(MATERIAL FOR THE TASK)
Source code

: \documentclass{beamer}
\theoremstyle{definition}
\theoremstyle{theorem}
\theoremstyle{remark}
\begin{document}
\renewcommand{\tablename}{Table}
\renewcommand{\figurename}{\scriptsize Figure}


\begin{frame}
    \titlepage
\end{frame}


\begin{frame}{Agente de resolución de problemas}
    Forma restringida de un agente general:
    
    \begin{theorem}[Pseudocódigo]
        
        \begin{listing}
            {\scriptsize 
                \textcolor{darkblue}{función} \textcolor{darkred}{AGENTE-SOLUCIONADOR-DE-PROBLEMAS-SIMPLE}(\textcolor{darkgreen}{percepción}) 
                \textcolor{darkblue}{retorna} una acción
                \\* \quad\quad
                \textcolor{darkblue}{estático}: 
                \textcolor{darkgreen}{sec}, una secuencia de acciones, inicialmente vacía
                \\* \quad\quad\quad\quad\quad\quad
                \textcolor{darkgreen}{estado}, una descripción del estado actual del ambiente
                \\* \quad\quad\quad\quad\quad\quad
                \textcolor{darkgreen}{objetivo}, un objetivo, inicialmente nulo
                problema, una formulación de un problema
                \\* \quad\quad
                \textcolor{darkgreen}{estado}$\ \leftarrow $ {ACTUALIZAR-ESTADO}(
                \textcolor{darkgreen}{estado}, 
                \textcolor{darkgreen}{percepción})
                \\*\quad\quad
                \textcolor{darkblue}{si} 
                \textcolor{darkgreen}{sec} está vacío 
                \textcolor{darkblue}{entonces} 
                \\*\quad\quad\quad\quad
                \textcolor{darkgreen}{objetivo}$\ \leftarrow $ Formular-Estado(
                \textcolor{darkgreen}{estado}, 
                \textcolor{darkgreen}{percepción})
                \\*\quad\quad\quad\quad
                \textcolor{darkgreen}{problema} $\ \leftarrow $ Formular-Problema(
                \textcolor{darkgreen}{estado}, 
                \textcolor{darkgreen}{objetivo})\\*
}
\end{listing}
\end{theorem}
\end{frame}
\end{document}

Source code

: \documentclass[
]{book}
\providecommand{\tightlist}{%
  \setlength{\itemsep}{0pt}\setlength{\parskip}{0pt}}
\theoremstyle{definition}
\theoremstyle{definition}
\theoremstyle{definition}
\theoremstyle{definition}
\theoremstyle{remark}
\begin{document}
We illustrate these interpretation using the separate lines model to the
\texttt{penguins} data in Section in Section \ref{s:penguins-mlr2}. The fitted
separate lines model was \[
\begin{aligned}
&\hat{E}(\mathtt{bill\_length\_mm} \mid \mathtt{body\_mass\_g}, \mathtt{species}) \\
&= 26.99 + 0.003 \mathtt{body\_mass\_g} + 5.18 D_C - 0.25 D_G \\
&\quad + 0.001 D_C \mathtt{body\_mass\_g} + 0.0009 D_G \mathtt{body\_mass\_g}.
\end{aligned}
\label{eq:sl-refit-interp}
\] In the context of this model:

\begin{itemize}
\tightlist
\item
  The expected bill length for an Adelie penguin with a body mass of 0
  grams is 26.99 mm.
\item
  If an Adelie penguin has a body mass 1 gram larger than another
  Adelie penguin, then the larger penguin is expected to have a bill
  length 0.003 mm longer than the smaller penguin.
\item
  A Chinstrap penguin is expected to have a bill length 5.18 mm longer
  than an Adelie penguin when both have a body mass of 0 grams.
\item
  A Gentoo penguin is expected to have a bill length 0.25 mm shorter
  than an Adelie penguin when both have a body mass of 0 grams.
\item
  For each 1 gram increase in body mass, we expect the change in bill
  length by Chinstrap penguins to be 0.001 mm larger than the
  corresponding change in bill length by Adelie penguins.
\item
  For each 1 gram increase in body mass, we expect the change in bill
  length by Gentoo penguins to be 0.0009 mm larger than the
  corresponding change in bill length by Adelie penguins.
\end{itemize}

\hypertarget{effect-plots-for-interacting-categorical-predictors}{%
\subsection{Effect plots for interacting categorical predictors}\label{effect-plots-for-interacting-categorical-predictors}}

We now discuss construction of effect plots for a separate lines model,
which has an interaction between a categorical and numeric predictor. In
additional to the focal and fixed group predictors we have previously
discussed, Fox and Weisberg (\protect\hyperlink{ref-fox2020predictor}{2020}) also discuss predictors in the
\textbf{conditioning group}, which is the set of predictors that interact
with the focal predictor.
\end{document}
(End MATERIAL FOR THE TASK)
## WORK TASK
Using the records given above, list every line that includes the word "categorical".

## EXPECTED OUTPUT
\hypertarget{effect-plots-for-interacting-categorical-predictors}{%
\subsection{Effect plots for interacting categorical predictors}\label{effect-plots-for-interacting-categorical-predictors}}
which has an interaction between a categorical and numeric predictor. In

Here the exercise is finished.